Share

Pura-pura

"Tenang saja. Kakek sudah punya caranya agar kau bisa keluar dari pulau ini." Caraka berdiri lalu membawa masuk peti kayu ke dalam pondok. Setelah itu dia kembali berjalan keluar. "Sekarang ikutlah denganku!" ajaknya.

Tanpa banyak bertanya Jalu mengikuti langkah kaki Caraka yang bergerak ke arah hutan kecil dan memasukinya.

Tak sampai satu jam berjalan keduanya sudah berada di bibir hutan. Kini di depan mereka sudah berdiri tebing yang cukup tinggi, kurang lebih dua puluh meter.

"Ayo, Jalu!"

Caraka melompat tinggi dan diikuti Jalu sesaat berikutnya. Keduanya mendarat dengan ringan di atas tebing.

"Lihatlah itu!" Caraka menunjuk batu besar yang berbentuk tengkorak kepala, "itulah kenapa pulau terpencil ini dinamakan pulau tengkorak. Entah siapa yang mengukir batu hingga menjadi sebuah tengkorak, tapi sejak aku dihukum di sini tengkorak itu sudah lebih dulu ada."

Jalu berjalan mendekati batu besar berbentuk tengkorak tersebut. Sementara Caraka menuju sebuah batu lainnya yang tidak terlalu besar lalu mengangkatnya.

Di bawah batu tersebut terdapat sebilah pedang bersarung kulit hewan. Caraka mengambilnya lalu berjalan mendekati Jalu dan menunjukan pedang tersebut kepadanya.

"Pedang ini punya Kakek?" tanya Jalu.

"Ya. Tapi pedang ini kuberikan kepadamu. Puluhan tahun aku menempa batu lidah petir yang kutemukan dan membentuknya menjadi sebilah pedang yang cantik ini. Aku memberinya nama, Pedang Halilintar," ujar Caraka.
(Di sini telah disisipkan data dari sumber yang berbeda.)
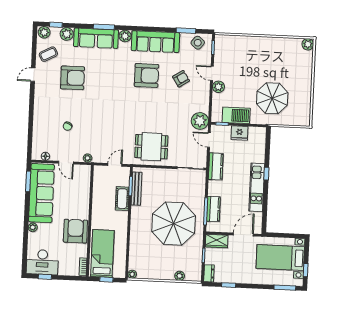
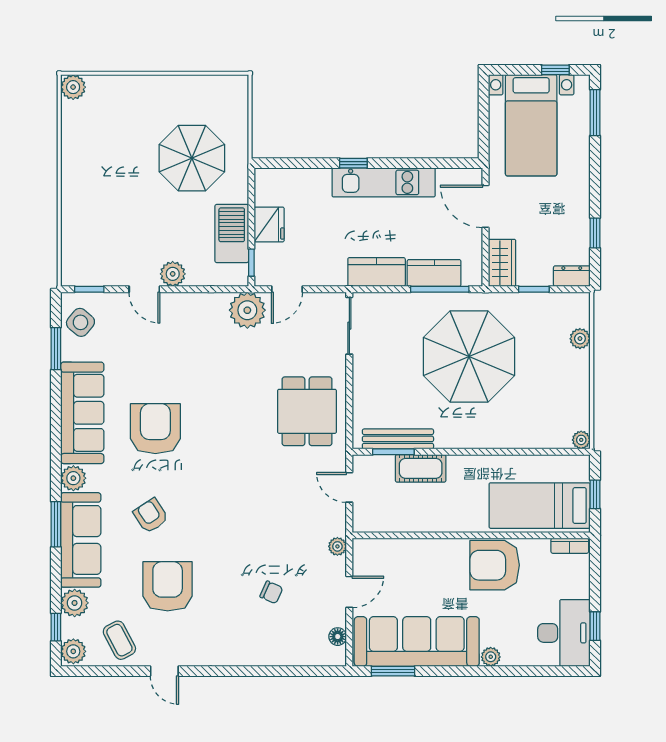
door: (212, 73) -> (144, 289), hinge flipped
armchair: (181, 79) -> (151, 516), moved
kitchen counter: (216, 166) -> (377, 272), moved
Jalu menerima pedang tersebut lalu mencabut bilahnya keluar. Energi besar langsung merembes keluar hingga membuat tangan Jalu bergetar hebat.

"Kenapa begini, Kek?" tanya Jalu penasaran.

"Tidak apa-apa, kau hanya masih belum terbiasa menggunakannya. Ibarat hewan peliharaan, kenali dan sentuh jiwanya maka dia akan menurut kepadamu," ucap Caraka memberi penjelasan. Lelaki tua itu kemudian duduk bersandar di batu tengkorak.

"Dunia luar itu kejam, Jalu. Jika ingin berkuasa kau juga harus kejam, hilangkan kebaikan di dalam dirimu. Tidak ada orang baik di luar sana, semua sama saja penuh kemunafikan! Aku memberimu pedang Halilintar ini untuk memuluskan jalanmu menguasai dunia persilatan. Hanya sedikit saja senjata pusaka di dunia ini yang bisa menandinginya," sambung Caraka seraya menatap kejauhan yang berupa hamparan laut luas.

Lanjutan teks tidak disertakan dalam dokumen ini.